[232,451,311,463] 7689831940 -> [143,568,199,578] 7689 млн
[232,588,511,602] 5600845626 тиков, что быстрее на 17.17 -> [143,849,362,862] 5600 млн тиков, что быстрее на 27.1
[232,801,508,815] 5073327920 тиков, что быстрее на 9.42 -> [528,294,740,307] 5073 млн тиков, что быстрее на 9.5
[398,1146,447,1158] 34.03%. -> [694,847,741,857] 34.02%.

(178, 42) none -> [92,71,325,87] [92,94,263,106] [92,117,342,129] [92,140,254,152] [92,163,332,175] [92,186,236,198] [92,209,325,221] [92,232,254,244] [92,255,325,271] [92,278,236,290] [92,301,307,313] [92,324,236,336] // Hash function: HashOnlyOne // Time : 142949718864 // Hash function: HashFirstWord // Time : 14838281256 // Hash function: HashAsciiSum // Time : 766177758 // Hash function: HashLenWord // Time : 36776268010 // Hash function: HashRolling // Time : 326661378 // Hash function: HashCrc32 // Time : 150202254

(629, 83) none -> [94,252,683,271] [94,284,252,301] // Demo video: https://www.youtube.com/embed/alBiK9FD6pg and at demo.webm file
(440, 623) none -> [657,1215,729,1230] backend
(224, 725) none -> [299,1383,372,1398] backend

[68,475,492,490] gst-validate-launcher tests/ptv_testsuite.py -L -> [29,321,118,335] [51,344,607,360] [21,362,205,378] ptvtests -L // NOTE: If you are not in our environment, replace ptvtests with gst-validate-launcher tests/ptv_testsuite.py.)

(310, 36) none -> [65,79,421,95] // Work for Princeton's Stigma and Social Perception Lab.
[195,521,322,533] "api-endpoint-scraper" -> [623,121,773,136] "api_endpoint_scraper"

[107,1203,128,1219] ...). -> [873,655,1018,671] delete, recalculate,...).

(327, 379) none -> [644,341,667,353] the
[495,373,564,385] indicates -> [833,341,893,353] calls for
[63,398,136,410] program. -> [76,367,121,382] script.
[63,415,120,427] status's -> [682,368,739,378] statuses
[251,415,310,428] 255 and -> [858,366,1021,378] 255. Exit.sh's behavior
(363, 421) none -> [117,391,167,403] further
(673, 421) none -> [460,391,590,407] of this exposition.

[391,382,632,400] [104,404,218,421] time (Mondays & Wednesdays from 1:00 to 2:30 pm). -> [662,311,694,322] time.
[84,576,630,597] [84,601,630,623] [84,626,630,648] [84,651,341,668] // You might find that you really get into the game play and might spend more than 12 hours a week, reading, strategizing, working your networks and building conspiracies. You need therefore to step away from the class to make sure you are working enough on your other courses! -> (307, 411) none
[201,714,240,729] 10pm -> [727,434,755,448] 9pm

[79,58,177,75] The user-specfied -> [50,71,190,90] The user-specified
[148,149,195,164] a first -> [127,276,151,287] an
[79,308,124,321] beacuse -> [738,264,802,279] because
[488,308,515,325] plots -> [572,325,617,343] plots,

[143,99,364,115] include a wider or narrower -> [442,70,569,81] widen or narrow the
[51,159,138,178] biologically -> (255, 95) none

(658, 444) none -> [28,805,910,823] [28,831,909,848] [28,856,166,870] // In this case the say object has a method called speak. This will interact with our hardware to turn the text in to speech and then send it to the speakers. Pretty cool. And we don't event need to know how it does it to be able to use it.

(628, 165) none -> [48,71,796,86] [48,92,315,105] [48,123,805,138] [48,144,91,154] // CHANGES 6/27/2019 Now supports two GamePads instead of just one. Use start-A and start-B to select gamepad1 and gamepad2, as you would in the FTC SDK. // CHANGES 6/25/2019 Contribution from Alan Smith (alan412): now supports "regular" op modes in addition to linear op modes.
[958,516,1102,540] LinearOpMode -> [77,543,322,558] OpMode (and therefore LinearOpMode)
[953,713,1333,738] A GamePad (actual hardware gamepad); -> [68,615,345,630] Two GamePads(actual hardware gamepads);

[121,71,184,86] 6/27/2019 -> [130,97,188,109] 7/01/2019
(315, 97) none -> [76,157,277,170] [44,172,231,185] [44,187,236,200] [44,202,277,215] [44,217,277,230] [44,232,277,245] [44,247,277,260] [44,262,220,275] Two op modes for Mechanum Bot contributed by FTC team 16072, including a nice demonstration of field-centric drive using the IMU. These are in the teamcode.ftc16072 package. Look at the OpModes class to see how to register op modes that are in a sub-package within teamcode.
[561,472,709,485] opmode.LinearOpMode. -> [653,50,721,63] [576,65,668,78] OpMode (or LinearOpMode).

Your goal: Find every line above where the word "this" occurs, and copy that line.

Task solution:
(673, 421) none -> [460,391,590,407] of this exposition.
(658, 444) none -> [28,805,910,823] [28,831,909,848] [28,856,166,870] // In this case the say object has a method called speak. This will interact with our hardware to turn the text in to speech and then send it to the speakers. Pretty cool. And we don't event need to know how it does it to be able to use it.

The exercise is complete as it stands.